» **WORK TO BE COMPLETED**
Output the entries underneath exactly as they are.

» **Stored data**
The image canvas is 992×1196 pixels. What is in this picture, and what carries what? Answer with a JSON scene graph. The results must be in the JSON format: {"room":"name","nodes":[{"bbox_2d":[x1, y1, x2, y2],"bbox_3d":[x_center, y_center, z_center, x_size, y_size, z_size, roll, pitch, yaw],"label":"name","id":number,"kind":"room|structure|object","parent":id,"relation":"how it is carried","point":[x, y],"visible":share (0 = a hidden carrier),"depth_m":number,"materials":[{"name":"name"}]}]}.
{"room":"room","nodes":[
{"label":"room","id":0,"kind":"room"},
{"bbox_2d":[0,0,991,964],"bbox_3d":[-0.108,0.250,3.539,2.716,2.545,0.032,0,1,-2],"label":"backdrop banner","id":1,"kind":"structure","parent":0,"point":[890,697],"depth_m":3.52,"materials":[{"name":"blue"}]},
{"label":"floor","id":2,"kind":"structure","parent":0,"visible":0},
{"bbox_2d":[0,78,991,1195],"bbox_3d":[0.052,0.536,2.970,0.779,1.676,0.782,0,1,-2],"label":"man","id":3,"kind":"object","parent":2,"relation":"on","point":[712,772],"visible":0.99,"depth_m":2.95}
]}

» **WRITTEN RESPONSE**
The image canvas is 992×1196 pixels. What is in this picture, and what carries what? Answer with a JSON scene graph. The results must be in the JSON format: {"room":"name","nodes":[{"bbox_2d":[x1, y1, x2, y2],"bbox_3d":[x_center, y_center, z_center, x_size, y_size, z_size, roll, pitch, yaw],"label":"name","id":number,"kind":"room|structure|object","parent":id,"relation":"how it is carried","point":[x, y],"visible":share (0 = a hidden carrier),"depth_m":number,"materials":[{"name":"name"}]}]}.
{"room":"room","nodes":[
{"label":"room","id":0,"kind":"room"},
{"bbox_2d":[0,0,991,964],"bbox_3d":[-0.108,0.250,3.539,2.716,2.545,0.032,0,1,-2],"label":"backdrop banner","id":1,"kind":"structure","parent":0,"point":[890,697],"depth_m":3.52,"materials":[{"name":"blue"}]},
{"label":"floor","id":2,"kind":"structure","parent":0,"visible":0},
{"bbox_2d":[0,78,991,1195],"bbox_3d":[0.052,0.536,2.970,0.779,1.676,0.782,0,1,-2],"label":"man","id":3,"kind":"object","parent":2,"relation":"on","point":[712,772],"visible":0.99,"depth_m":2.95}
]}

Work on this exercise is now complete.